Collaborate to Compete

Michelle Cowan's picture

Staying ahead doesn't mean that your competitors can't improve. This week, I was reading Eric Lowitt's latest blog post for the Harvard Business Review: Why Your Company Should Partner with Rivals. So many organizations are afraid to open up and collaborate with competitors because they don't want to lose market share or give another organization undue advantage. What most organizations do not realize is that when an entire industry improves, it reaps the benefits.

When consumers are interested in and trust your industry, they will shop around and find you. Sure, they may find your competitors as well, but healthy competition will keep you sharp. Competition drives organizations to do what it takes to know and understand their customers. By collaborating with competitors, you increase opportunities for innovations and new ways of doing things.

The best organizations will improve, whether or not you help them. And if you are one of the best organizations, you will do the same. You might as well open up and share when appropriate. As long as you differentiate yourself from the competition, you can all learn from each other and benefit from new ideas. You don't have to share your deepest, most treasured secrets, but you can be open to exchanging ideas or improvement tactics.

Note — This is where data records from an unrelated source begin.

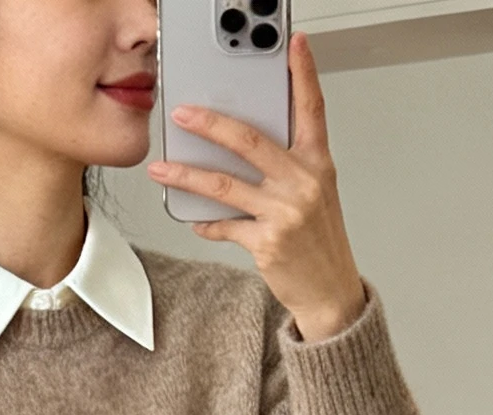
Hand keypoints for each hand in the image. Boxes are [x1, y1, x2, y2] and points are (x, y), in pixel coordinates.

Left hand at [147, 32, 365, 343]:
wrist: (330, 290)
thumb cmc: (319, 240)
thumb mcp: (314, 193)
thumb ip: (287, 165)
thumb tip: (243, 145)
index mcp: (317, 163)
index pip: (312, 109)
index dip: (304, 74)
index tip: (295, 45)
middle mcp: (302, 183)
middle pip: (249, 141)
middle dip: (210, 124)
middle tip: (183, 113)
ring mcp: (284, 213)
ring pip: (225, 185)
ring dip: (187, 176)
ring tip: (162, 168)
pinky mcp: (267, 242)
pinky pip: (225, 225)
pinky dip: (206, 223)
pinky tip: (195, 220)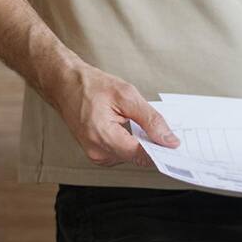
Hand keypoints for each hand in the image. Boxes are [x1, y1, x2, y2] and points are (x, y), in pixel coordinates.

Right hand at [46, 62, 178, 166]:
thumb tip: (169, 140)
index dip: (162, 151)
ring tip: (141, 122)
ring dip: (142, 143)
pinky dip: (132, 142)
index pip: (141, 155)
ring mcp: (96, 155)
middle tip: (165, 129)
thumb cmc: (91, 86)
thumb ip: (151, 120)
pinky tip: (131, 128)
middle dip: (153, 145)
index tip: (177, 146)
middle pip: (138, 157)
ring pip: (132, 156)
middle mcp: (98, 152)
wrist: (64, 84)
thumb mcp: (127, 96)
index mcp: (103, 137)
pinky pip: (122, 153)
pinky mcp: (97, 153)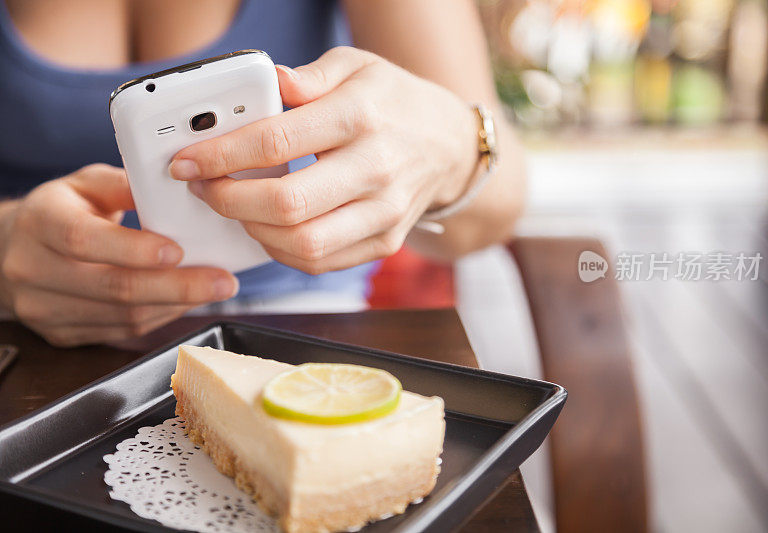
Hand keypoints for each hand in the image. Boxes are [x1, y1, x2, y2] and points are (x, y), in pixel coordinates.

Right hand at [0, 164, 238, 346]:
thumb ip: (127, 185)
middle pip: (113, 287)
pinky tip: (184, 302)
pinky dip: (161, 317)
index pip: (84, 239)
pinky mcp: (61, 334)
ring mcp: (44, 308)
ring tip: (213, 289)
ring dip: (176, 305)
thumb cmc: (63, 211)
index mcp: (40, 221)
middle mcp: (34, 269)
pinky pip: (122, 332)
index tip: (179, 251)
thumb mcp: (87, 184)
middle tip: (223, 281)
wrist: (16, 249)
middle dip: (177, 287)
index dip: (133, 249)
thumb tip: (175, 191)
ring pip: (123, 317)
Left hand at [169, 46, 477, 274]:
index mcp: (361, 117)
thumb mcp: (357, 67)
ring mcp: (384, 213)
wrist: (449, 147)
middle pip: (286, 205)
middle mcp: (377, 169)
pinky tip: (269, 227)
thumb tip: (267, 86)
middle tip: (205, 189)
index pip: (277, 142)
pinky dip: (281, 250)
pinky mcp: (385, 243)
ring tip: (237, 208)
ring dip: (253, 230)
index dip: (220, 156)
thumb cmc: (394, 103)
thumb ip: (308, 77)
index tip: (186, 162)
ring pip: (302, 244)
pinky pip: (320, 262)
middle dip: (228, 201)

This makes me think of benchmarking. At APQC, our data is confidential, but our studies are open. Organizations join collaborative studies and are willing to share. Everyone learns, grows, and makes valuable connections with others who can help them do business better. Sharing benefits everyone. There are plenty of ways to collaborate and share that do not involve divulging trade secrets. Organizations improve every day because they learn a new tactic from a competing organization or an organization in a surprising industry.

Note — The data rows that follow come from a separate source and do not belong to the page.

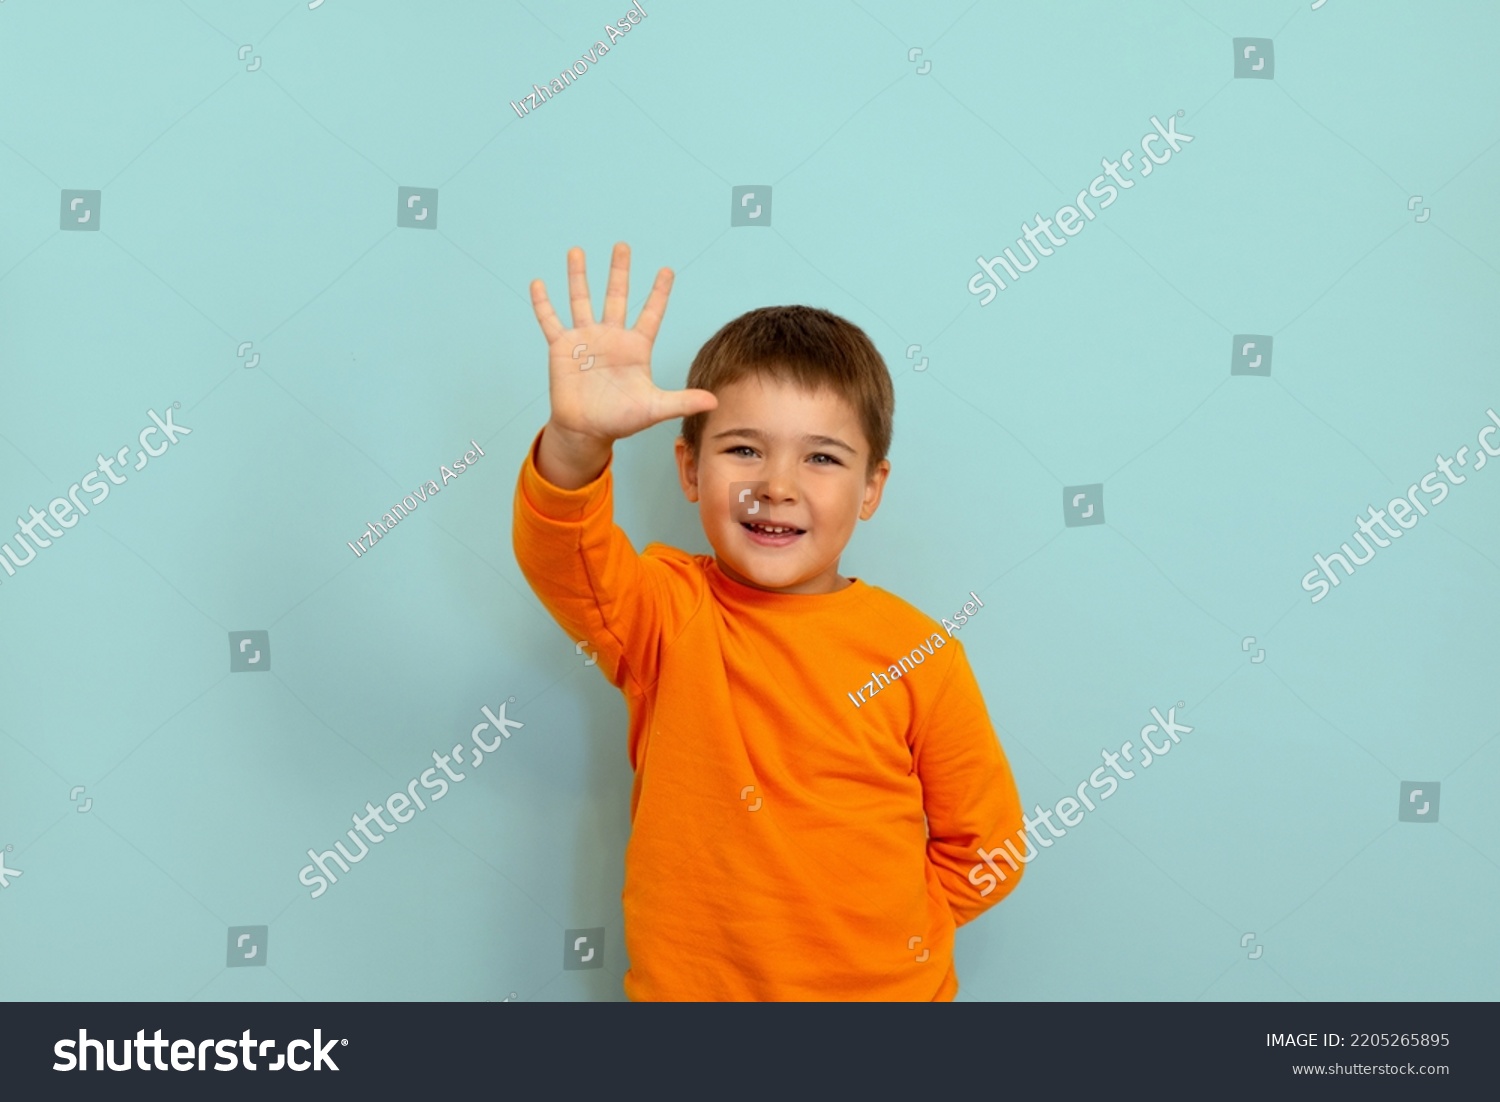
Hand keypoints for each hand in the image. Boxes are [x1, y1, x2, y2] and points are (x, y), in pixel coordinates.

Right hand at [530, 243, 717, 445]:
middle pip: (616, 297)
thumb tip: (714, 402)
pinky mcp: (562, 349)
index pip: (651, 314)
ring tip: (577, 251)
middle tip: (623, 246)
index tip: (667, 270)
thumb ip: (682, 401)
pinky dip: (543, 304)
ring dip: (579, 276)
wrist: (587, 430)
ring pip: (582, 301)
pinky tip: (538, 283)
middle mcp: (611, 338)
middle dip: (619, 271)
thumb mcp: (654, 409)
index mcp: (635, 348)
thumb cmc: (621, 419)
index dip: (659, 293)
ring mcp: (585, 340)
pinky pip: (551, 321)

Too often, organizations limit their ability to improve by writing their own catch 22. "We can't compare ourselves to that organization or learn from them because it is too different from ours, in some far-off industry somewhere. But we can't compare ourselves to this organization or learn from them because they are our competition. We're too alike, and we can't risk it." It's silly, and I talk to APQC members who have realized the fallacy of this kind of thinking every day. The first breakthrough you get through benchmarking or collaboration will hook you. You'll know that it's okay to share.

In conclusion, don't be so high on your horse. Regardless of how much you hide or share with others, some other organization will one day surpass yours in some way. You might take back the lead. You might not. But why be afraid to help everyone do business better? It's better for you. Like Lewitt cited from Co-opetition by Barry Nalebuff and Adam Brandenburger: It's better to own 20 percent share of a $10 billion market than it is to own 75 percent share of a $2 billion market.